"In a way it's like the grief has been covered over with some kind of blanket. It's still there, but the sharpest edges are...muffled sort of. Then every now and then, I lift a corner of the blanket, just to check and--whoa! Like a knife! I'm not sure that ever will change."
Aaron Woolcott says this. He is the main character in Anne Tyler's latest novel, The Beginner's Goodbye. In the first few pages of the book, we read that Aaron's wife had died in an accident. The excerpt above is part of a conversation Aaron has with a colleague. It is a while since Dorothy (the wife) has passed and the colleague asks Aaron how he is doing. I don't think one has to lose a spouse to identify with that feeling.
The book is about how Aaron copes with the loss. Aaron and his sister own a family publishing business. A successful component for the company is a series of thin volumes that superficially address popular issues. The series is called, "The Beginner's..." For example, The Beginner's Guide to Marriage, The Beginner's Kitchen, The Beginner's Book of Birdwatching. This novel, The Beginner's Goodbye, is itself a thin novel (198 pages) and is, in a way, a beginner's guide to emotional loss as if Aaron's experience is an illustration of the inevitable stages.

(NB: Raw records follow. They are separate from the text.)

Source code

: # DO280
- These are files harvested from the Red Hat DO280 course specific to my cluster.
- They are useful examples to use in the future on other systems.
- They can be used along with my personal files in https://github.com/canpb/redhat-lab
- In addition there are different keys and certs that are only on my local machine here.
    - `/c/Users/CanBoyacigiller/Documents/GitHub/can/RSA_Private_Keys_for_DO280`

I am a fan of Anne Tyler and enjoyed the read. Not as good as Noah's Compass or a Patchwork Planet, or The Accidental Tourist, and probably not the book you want to be reading if your spouse has indeed left this life very recently. Still very good. Tyler's characters are quirky yet we all know them. The descriptions and dialogue are--as it is currently said by people twenty years my junior--spot on. The excerpt that begins this post is an example. If you reread it, I think you will be able to identify a time when that sensation described exactly how you felt.